----- DATA FOR THIS TASK -----

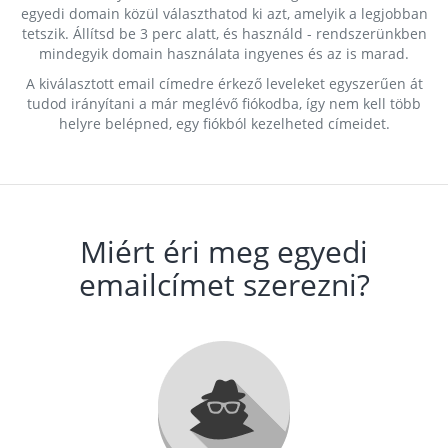
egyedi domain közül választhatod ki azt, amelyik a legjobban
tetszik. Állítsd be 3 perc alatt, és használd - rendszerünkben
mindegyik domain használata ingyenes és az is marad.
A kiválasztott email címedre érkező leveleket egyszerűen át
tudod irányítani a már meglévő fiókodba, így nem kell több
helyre belépned, egy fiókból kezelheted címeidet.
Miért éri meg egyedi
emailcímet szerezni?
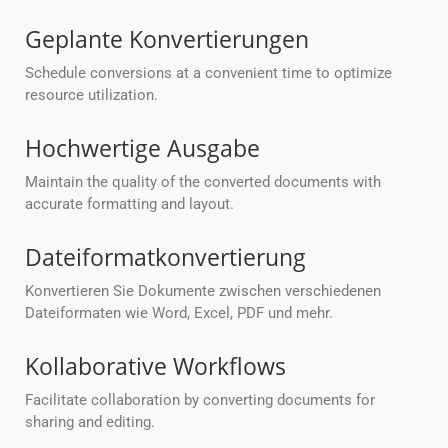
Geplante Konvertierungen
Schedule conversions at a convenient time to optimize
resource utilization.
Hochwertige Ausgabe
Maintain the quality of the converted documents with
accurate formatting and layout.
Dateiformatkonvertierung
Konvertieren Sie Dokumente zwischen verschiedenen
Dateiformaten wie Word, Excel, PDF und mehr.
Kollaborative Workflows
Facilitate collaboration by converting documents for
sharing and editing.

-----

◆ WRITTEN TASK ◆
Render every line of the listing as a numbered list, skipping any blank lines and leaving out the pictures.

◆ TASK SOLUTION ◆
1. egyedi domain közül választhatod ki azt, amelyik a legjobban
2. tetszik. Állítsd be 3 perc alatt, és használd - rendszerünkben
3. mindegyik domain használata ingyenes és az is marad.
4. A kiválasztott email címedre érkező leveleket egyszerűen át
5. tudod irányítani a már meglévő fiókodba, így nem kell több
6. helyre belépned, egy fiókból kezelheted címeidet.
7. Miért éri meg egyedi
8. emailcímet szerezni?
9. Geplante Konvertierungen
10. Schedule conversions at a convenient time to optimize
11. resource utilization.
12. Hochwertige Ausgabe
13. Maintain the quality of the converted documents with
14. accurate formatting and layout.
15. Dateiformatkonvertierung
16. Konvertieren Sie Dokumente zwischen verschiedenen
17. Dateiformaten wie Word, Excel, PDF und mehr.
18. Kollaborative Workflows
19. Facilitate collaboration by converting documents for
20. sharing and editing.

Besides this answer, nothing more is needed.